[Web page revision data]

+-------+

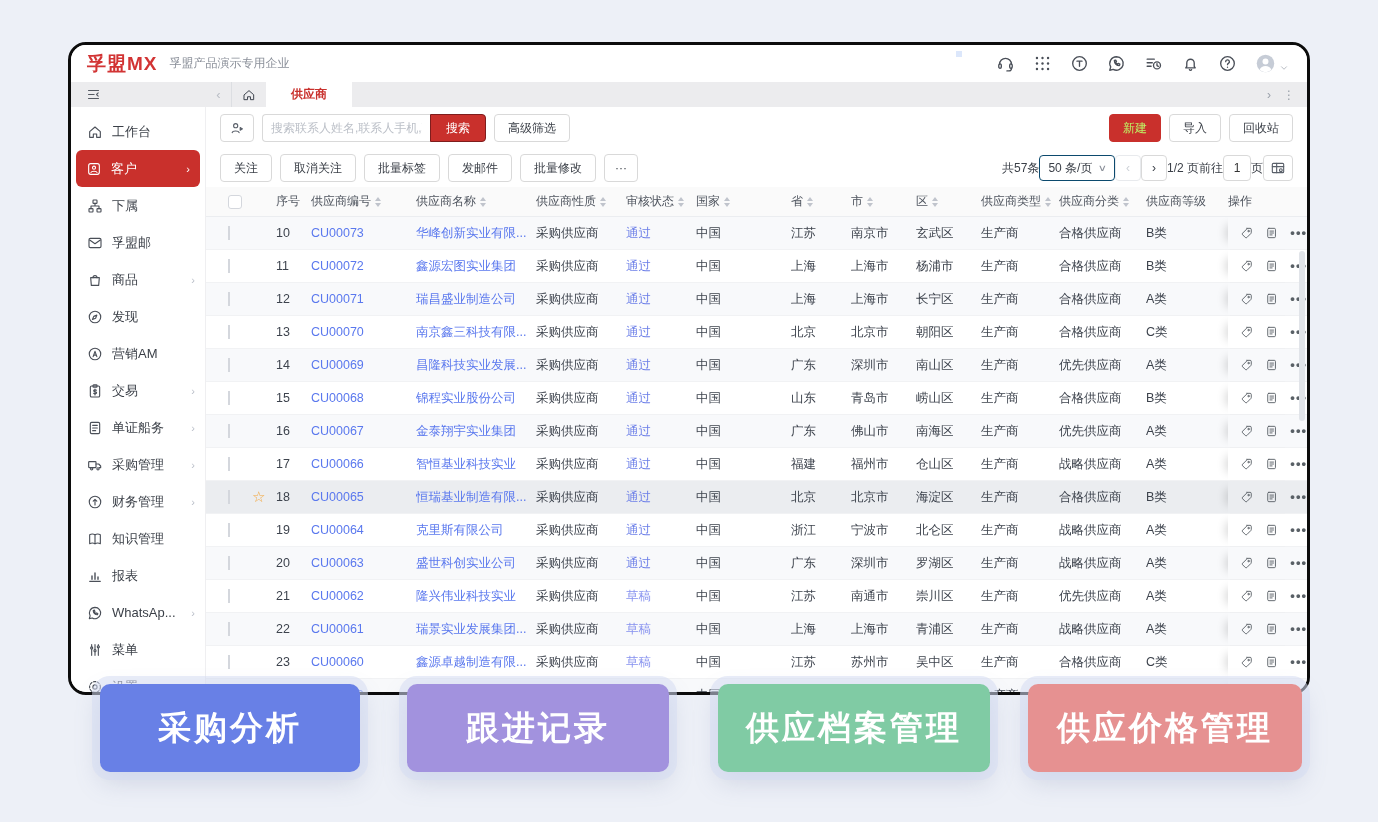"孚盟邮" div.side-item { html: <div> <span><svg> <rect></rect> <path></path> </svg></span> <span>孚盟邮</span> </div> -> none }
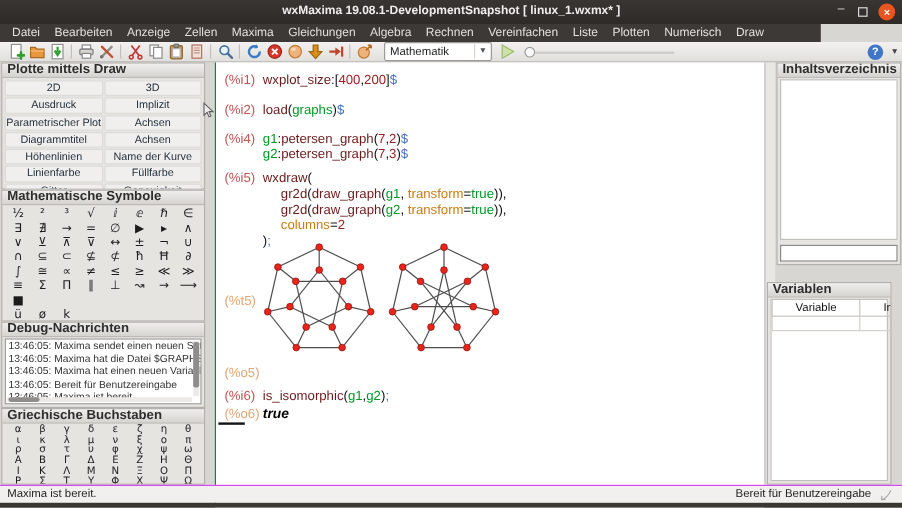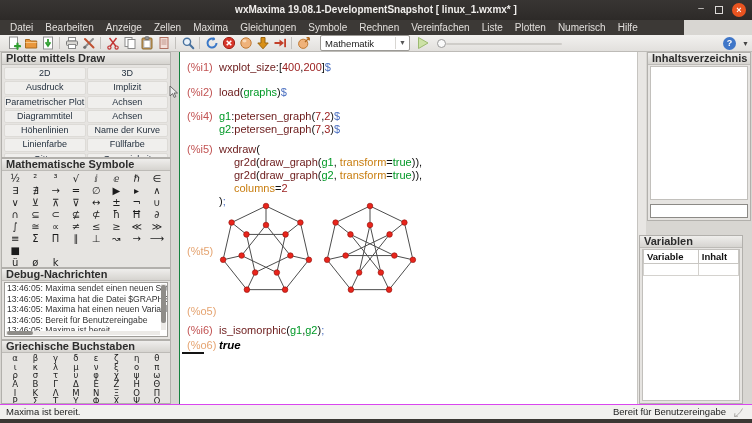"Symbole" div.menu-item { text: Symbole -> Algebra }
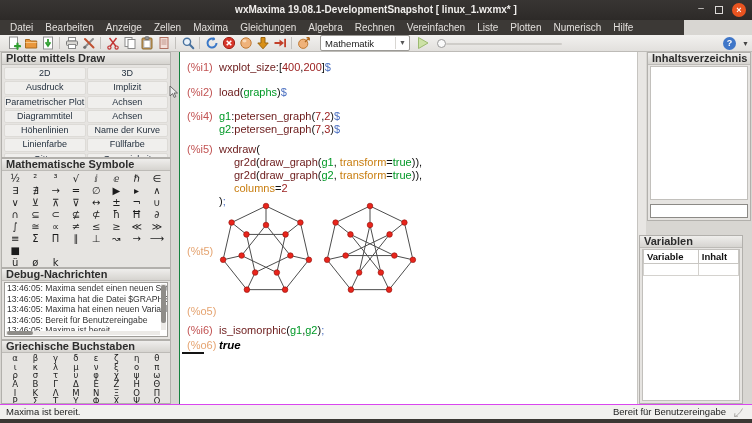"Hilfe" div.menu-item { text: Hilfe -> Draw }
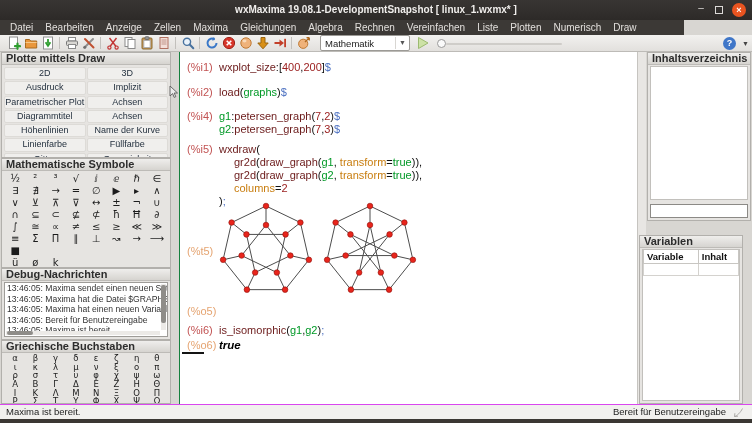"Variable" #vars-table th { font-weight: bold -> normal; padding: 1px 3px -> 1px 19px }
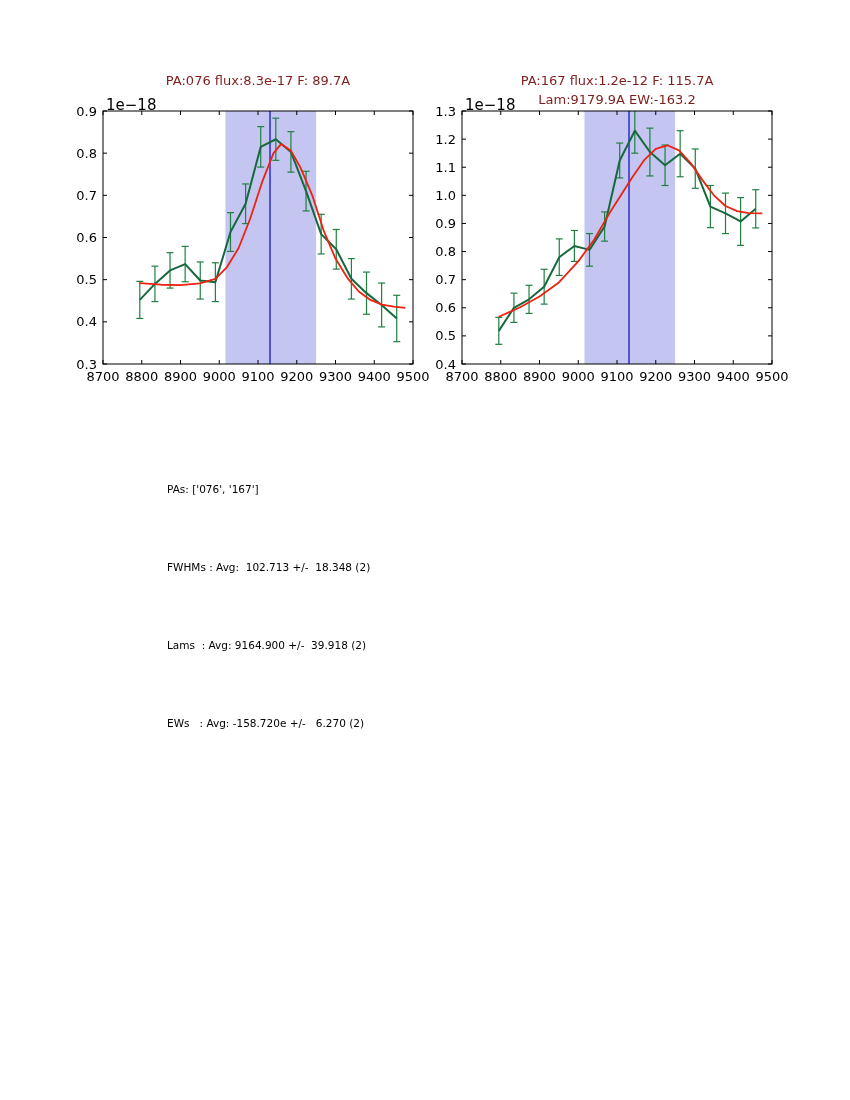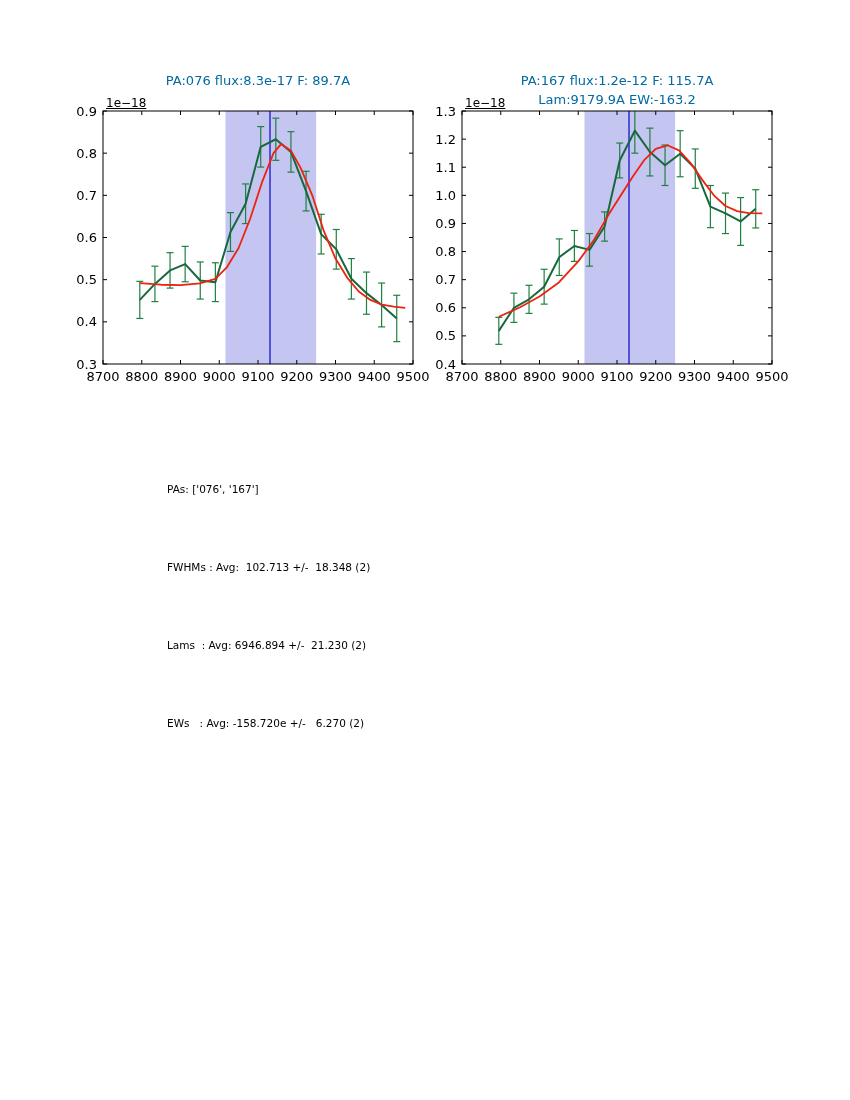"PA:076 flux:8.3e-17 F: 89.7A" .chart-title { color: #0369a1 -> #7f1d1d }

+-------+

▸ **TASK DESCRIPTION**: The lines to be quoted run from the line containing "text: Hilfe ->" through the end of the entries above, both included; quote them exactly and leave out any pictures.

▸ **ANSWER BOX**:
"Hilfe" div.menu-item { text: Hilfe -> Draw }
"Variable" #vars-table th { font-weight: bold -> normal; padding: 1px 3px -> 1px 19px }
"PA:076 flux:8.3e-17 F: 89.7A" .chart-title { color: #0369a1 -> #7f1d1d }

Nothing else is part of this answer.